Grady jumped back, frightened by the sudden bound of the swiftly speeding animal.

“Do you know what that means?” asked Bledsoe quietly.

“We started the deer, I suppose,” stammered Grady.

“No. But someone else did—lower down the gorge. We are being trailed, boss. We’ve got to get out of this hole in double-quick time or chance being shot down from behind a rock.”

“This wall is impossible,” exclaimed Grady, his frightened face gazing up the cliff.

Bledsoe was surveying the situation.

“Wait a minute,” he said at last. Then he swung his lariat, the noose of which, going straight to its mark, caught a projecting tree stump full fifty feet above.

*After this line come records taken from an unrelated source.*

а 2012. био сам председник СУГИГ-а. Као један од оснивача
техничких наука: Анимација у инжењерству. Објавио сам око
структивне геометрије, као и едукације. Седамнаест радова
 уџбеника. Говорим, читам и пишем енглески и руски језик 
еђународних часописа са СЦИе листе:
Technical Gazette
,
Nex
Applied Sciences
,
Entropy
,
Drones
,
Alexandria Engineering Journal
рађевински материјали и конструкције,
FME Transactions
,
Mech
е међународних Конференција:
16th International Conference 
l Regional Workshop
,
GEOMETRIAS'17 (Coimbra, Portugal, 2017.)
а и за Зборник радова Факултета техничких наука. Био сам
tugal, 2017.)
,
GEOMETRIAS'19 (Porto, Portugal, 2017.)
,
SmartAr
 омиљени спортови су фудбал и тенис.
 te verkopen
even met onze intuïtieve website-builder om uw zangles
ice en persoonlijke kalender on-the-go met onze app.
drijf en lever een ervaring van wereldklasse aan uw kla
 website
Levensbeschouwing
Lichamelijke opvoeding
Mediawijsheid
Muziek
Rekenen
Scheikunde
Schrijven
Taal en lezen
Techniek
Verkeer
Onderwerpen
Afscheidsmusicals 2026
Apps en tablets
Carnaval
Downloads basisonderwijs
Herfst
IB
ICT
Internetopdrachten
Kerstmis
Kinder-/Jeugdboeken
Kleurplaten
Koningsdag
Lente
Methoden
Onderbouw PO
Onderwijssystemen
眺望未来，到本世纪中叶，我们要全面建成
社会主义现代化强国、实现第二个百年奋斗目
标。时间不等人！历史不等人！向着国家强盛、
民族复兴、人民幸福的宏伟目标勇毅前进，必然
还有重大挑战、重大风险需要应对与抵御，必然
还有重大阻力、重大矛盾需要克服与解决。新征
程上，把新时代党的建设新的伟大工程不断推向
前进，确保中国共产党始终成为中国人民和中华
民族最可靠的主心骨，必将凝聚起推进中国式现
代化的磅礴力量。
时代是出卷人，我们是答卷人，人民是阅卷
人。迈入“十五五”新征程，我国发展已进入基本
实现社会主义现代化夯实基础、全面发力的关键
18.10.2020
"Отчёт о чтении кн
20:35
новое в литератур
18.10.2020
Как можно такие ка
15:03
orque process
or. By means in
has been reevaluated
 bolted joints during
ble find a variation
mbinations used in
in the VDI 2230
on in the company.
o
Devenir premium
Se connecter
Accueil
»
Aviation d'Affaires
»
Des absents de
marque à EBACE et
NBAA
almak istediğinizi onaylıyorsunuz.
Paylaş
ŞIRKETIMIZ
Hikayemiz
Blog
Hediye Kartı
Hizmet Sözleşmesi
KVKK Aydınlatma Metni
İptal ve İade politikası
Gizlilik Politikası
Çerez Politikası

“If you can make that,” he added, as he pulled the rope tight, “there’s a ledge running right around and up—see?” He pointed with his finger, tracing a line along the rocky wall. “Now up you go. I’ll hold the rope. It’s dead easy.”

Grady dropped his rifle, and with both hands began to climb. Weighted with the gold in his pockets, he made the ascent slowly and laboriously. But at last he gained the ledge, and scrambling now on hands and knees as he moved further upward and onward he speedily disappeared over the rim of the cliff.

On Bledsoe’s lips was a smile of cold contempt.